Optimal Transport–Based Nonlinear Filtering
Overview
Quantifying uncertainty and effectively assimilating noisy sensory data is the subject of nonlinear filtering, and is crucial for the reliable and safe operation of robotic systems. Classical nonlinear filtering algorithms, such as Kalman filter and its extensions, or sequential importance sampling particle filters, are subject to fundamental limitations and do not perform well in the nonlinear and high-dimensional settings. This research aims to overcome these challenges by merging the recent developments in machine learning (ML) and optimal transportation (OT) to construct nonlinear filtering algorithms with increased flexibility, scalability, and adaptability. This is achieved through the utilization of a novel variational formulation of Bayes’ law, rooted in OT theory, which enables the application of ML tools.
The research project has broader societal impacts as it lays the foundations for uncertainty-aware autonomous systems, leading to significant improvements in their safety and efficiency.
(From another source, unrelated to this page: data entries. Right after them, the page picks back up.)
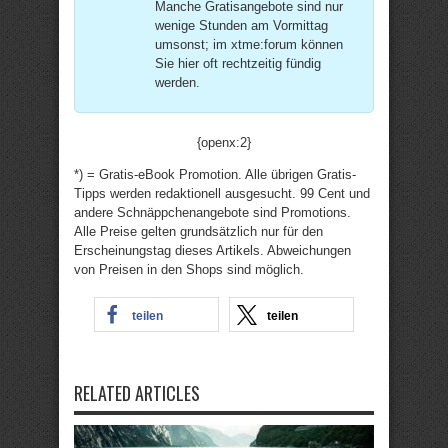
Manche Gratisangebote sind nur
wenige Stunden am Vormittag
umsonst; im xtme:forum können
Sie hier oft rechtzeitig fündig
werden.
{openx:2}
*) = Gratis-eBook Promotion. Alle übrigen Gratis-
Tipps werden redaktionell ausgesucht. 99 Cent und
andere Schnäppchenangebote sind Promotions.
Alle Preise gelten grundsätzlich nur für den
Erscheinungstag dieses Artikels. Abweichungen
von Preisen in den Shops sind möglich.
teilen
teilen
RELATED ARTICLES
Research highlights of our team include: peer-reviewed publications in International Conference on Machine Learning, 2024 (ICML), Annual Conference on Neural Information Processing Systems (NeurIPS), 2023, Student Outstanding paper award at IEEE Conference on Decision and Control (CDC), 2024, semi-plenary lecture at the 26th International Symposium on Mathematical Theory of Networks and Systems (MTNS) 2024. This research is supported by the NSF award (2318977).
Key Ideas
- Variational formulation of Bayes’ law where the conditional distribution is identified as the push-forward of an optimal transport map
- In contrast to the importance sampling particle filters, the variational method is likelihood free and perform well in high-dimensional situations when the likelihood is degenerate.
- The stochastic optimization formulation allows for the application of the ML tools. namely the expressiveness of neural networks and scalability of stochastic optimization algorithms.